As we move further into January, the banks are starting to announce expectations and predictions for the upcoming year. It is still early days however, so it’s best to take views with a grain of salt at this stage. They could move in a different direction three months down the track after surveys are completed.
ANZ’s recent “Weekly Focus” had some interesting insights which are in line with our views:
Last year we saw an unexpected cut of 0.5% in August, taking the Official Cash Rate to a record low of 1%. Then for the following four months, we listened and watched multiple predictions of another cut before 2020, before the banks eventually took back their guesses. The OCR stayed at 1% to close out 2019. While business confidence was slow to improve, it was enough that the Reserve Bank didn’t see the need to step in with another fiscal policy before 2020.
There’s only so much we can do, as the New Zealand economy isn't entirely within our own control. External forces such as the weather, natural disasters and the global markets do shape how we ultimately perform. Currently, with the drought, the terrible situation for our neighbours across the Tasman and the tension between the US and Iran isn't helping improve the business confidence we were hoping to see.

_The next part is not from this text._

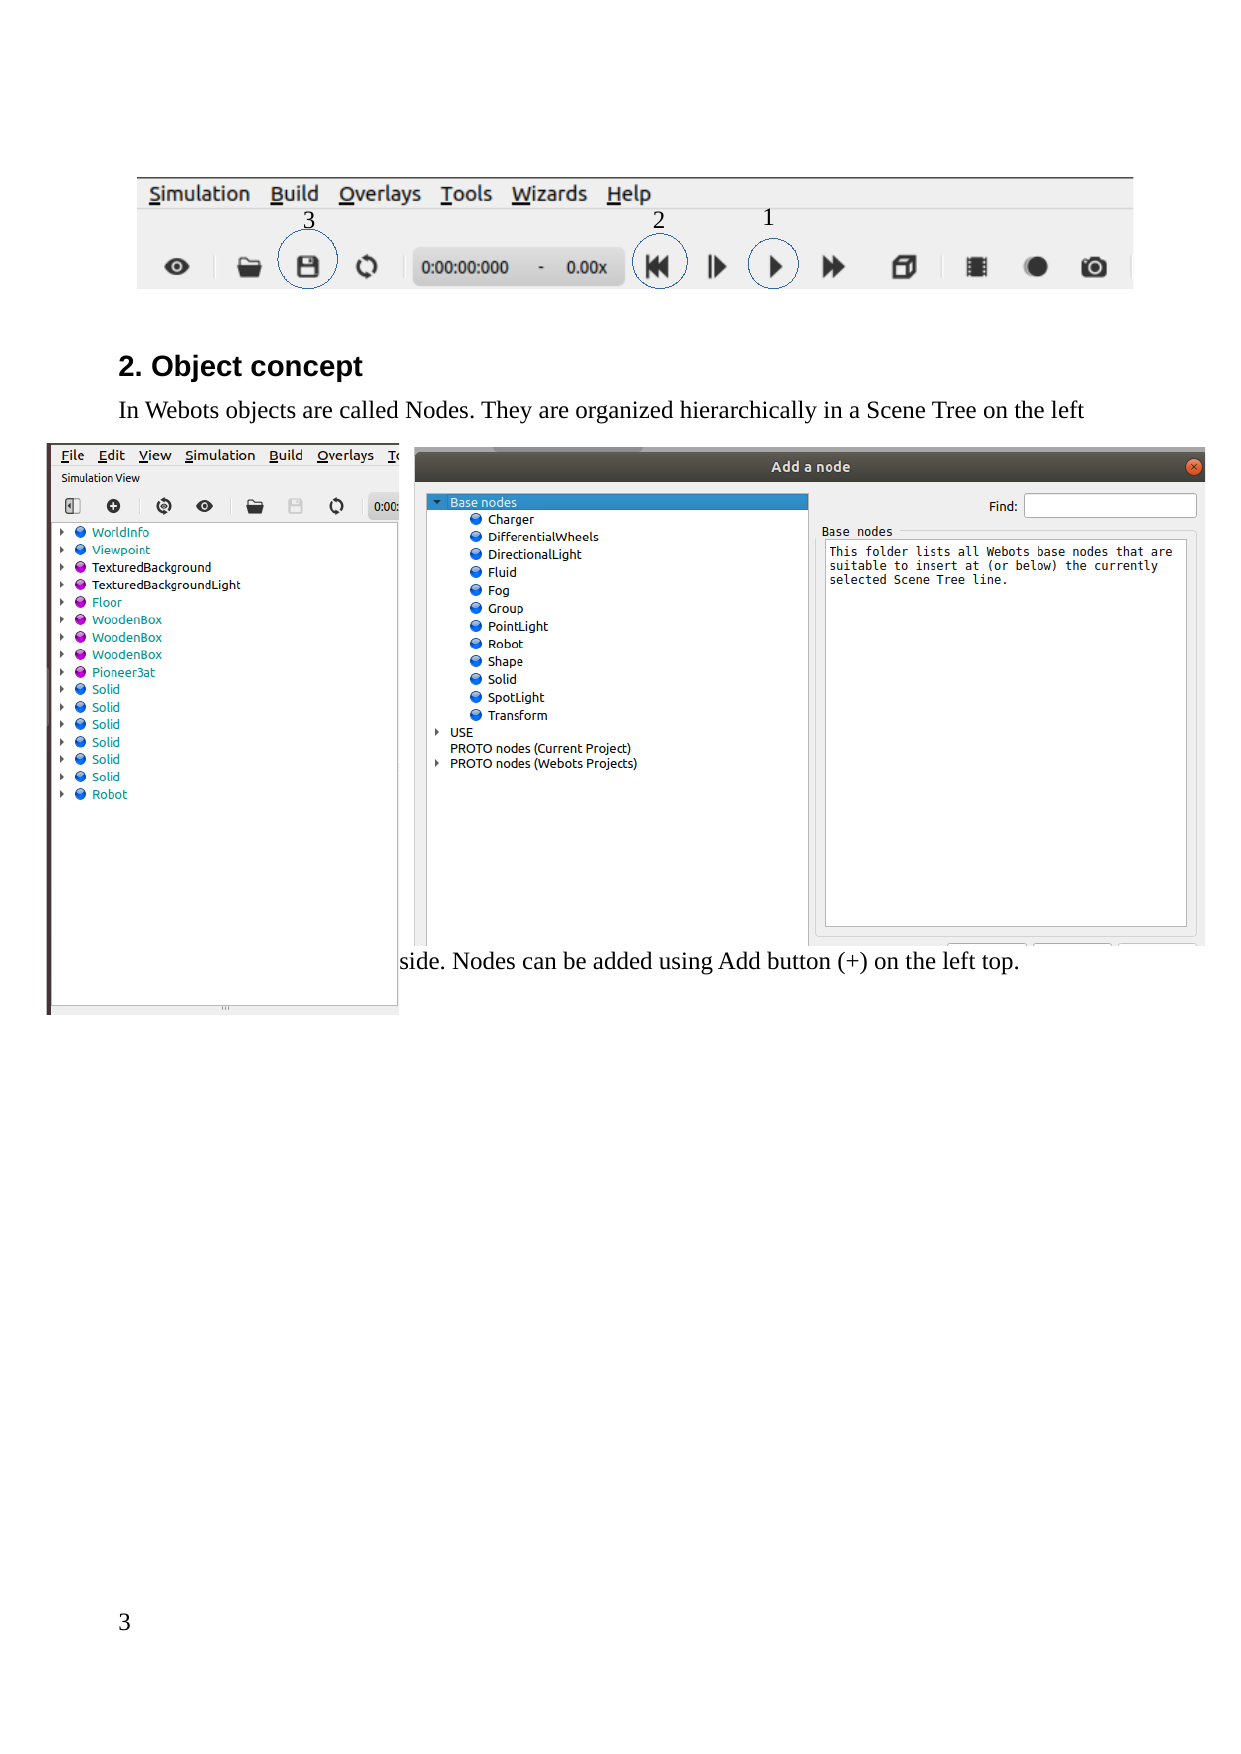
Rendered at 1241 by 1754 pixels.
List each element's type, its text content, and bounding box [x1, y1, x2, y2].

Because of this, we expect that the GDP will remain quite slow, and as a result, the unemployment rate will likely creep up. A further 0.25% OCR cut could be a possibility in May if things don't change, and rain doesn't suddenly start falling. The housing market is predicted to have a boost given the low interest rates we're currently seeing. However, this sort of growth isn't necessarily what we want to see. Household debt is already very high for those in Auckland, and affordability is an issue in every main city.
We expect to see housing interest rates start to creep up as summer closes, as a way for banks to maximise profit in their margins before they go back down with an OCR cut in May.
As households are returning to work, let's see where business picks back up as the economic engine restarts for the new year, and our thoughts and prayers are with all those who are affected by the fire in Australia.